CHICAGO (WLS) -- New numbers from the Centers for Disease Control and Prevention show widespread use of tobacco products in middle and high schools in the US.
The numbers have gone up by millions of students over the past two years.
"As far as the vaping - horrific. It should not even be on the market to be honest with you," grandmother Joann Schalz said after hearing the news.
And yet, according to the CDC, the number of middle and high schoolers using tobacco products, including vaping, has almost doubled in just two years.
"It's scary as a mom just to know it's out there in schools," mother Ashlee Loughran said.
Loughran's son Parker is in sixth grade. He said he knows someone who was expelled for vaping.
"The allure of vaping has brought a whole new generation of youth to tobacco in ways that really make us highly concerned as pediatricians," said Dr. Matthew Davis, Lurie Children's Hospital Department of Pediatrics chair.
Davis said the potential for long-term damage is high.

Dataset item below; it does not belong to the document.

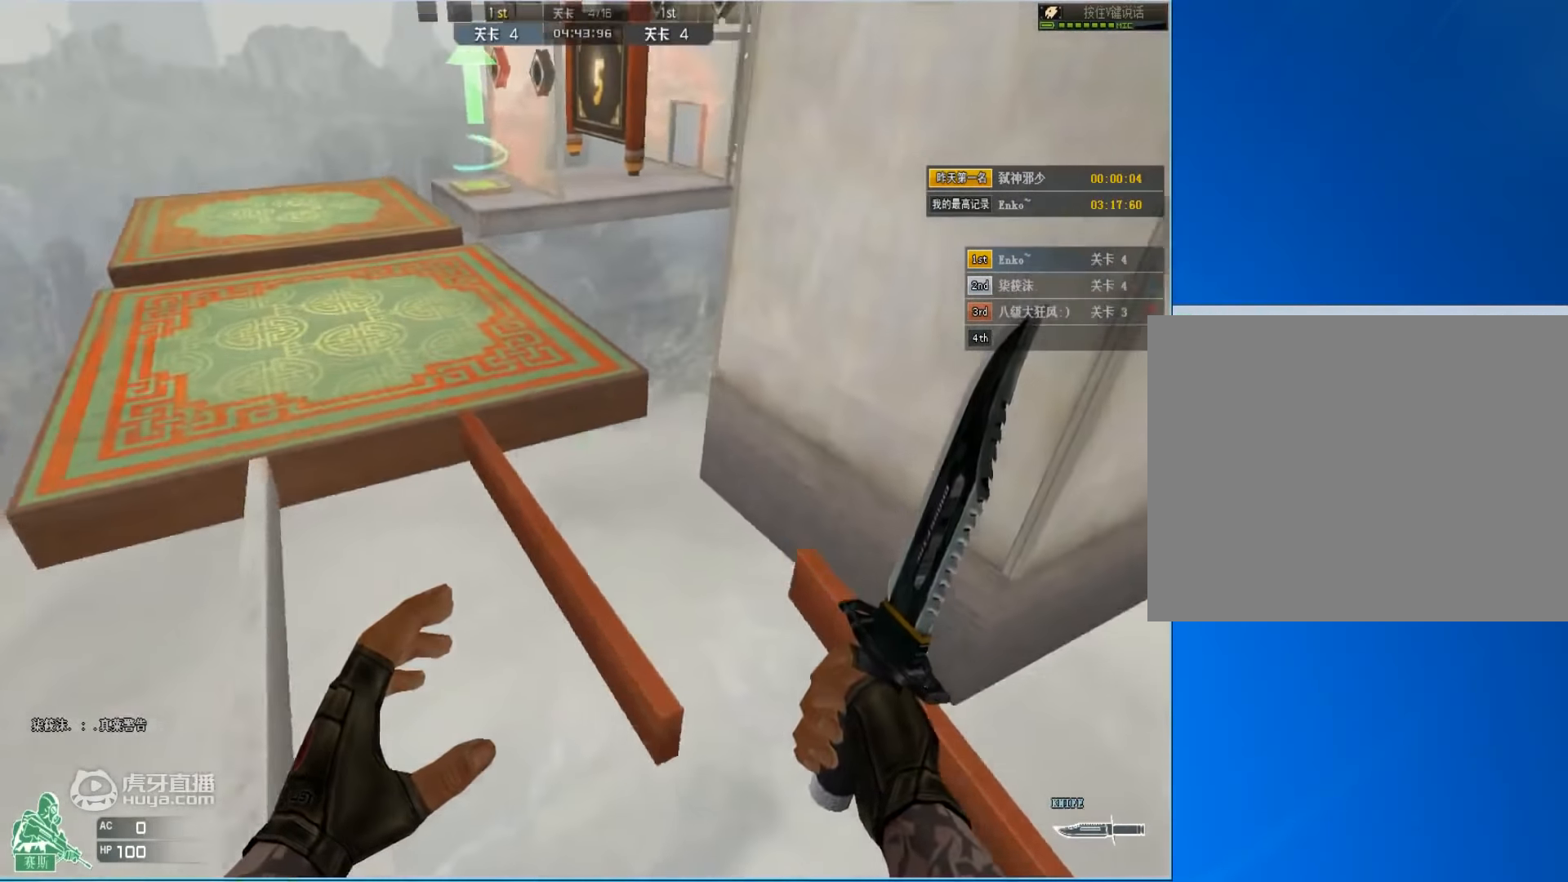
{"keys": ["w"], "mouse": [], "events": [[67, "space", "up"], [366, "ctrl", "up"]]}
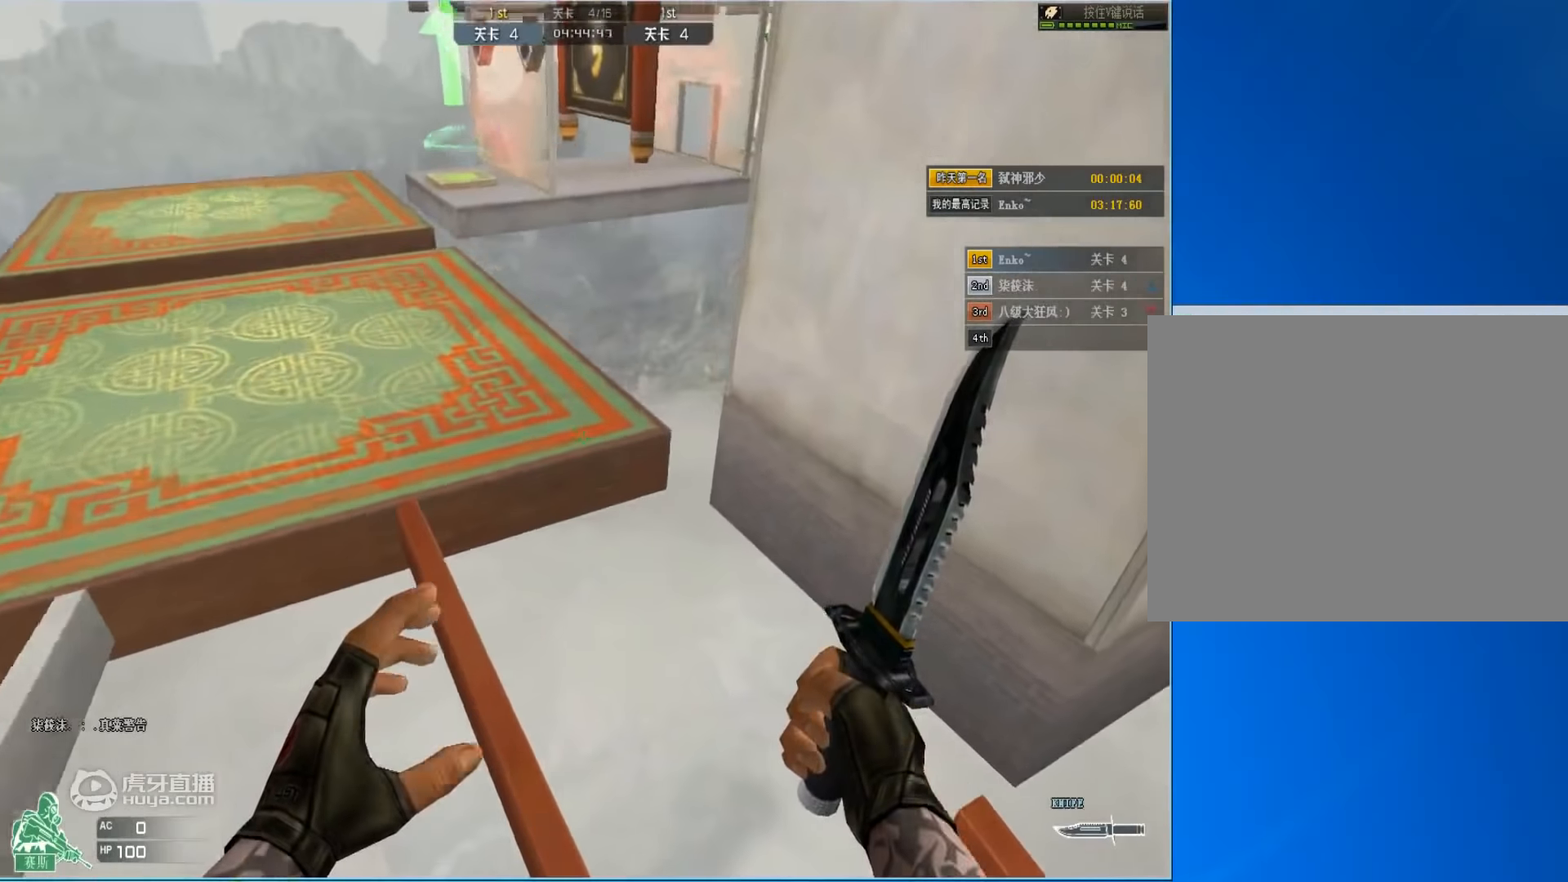
{"keys": ["a", "w"], "mouse": [], "events": [[33, "a", "down"]]}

"The deaths that we've seen here in Illinois from vaping are only the tip of the iceberg in terms of what we are going to find out about the health problems of vapes in the future," he said.
In 2017, the CDC was celebrating a big drop in youth tobacco use. Then it was down to just 3.6 million middle and high school students saying they had used any tobacco product in the past month.
Only one in five high schoolers and one in 18 middle schoolers reported using tobacco products.
Now, the CDC said 6.2 million middle and high schoolers are current tobacco users.
That's one in three high schoolers and one in eight middle schoolers, with e-cigarette products leading the way.
"We haven't realized the danger of the products yet, so it feels like we're back in the 50s with cigarettes," father Ray Shannon said. "Feels like we're reliving the same nightmare all over again."
School districts in and around Chicago, Oswego, Belvidere, McHenry and Elgin have the most suspensions because of tobacco, according to the Illinois State Board of Education.
E-cigarettes are now the most commonly used tobacco product among high school and middle school students for the sixth year running, according to health officials.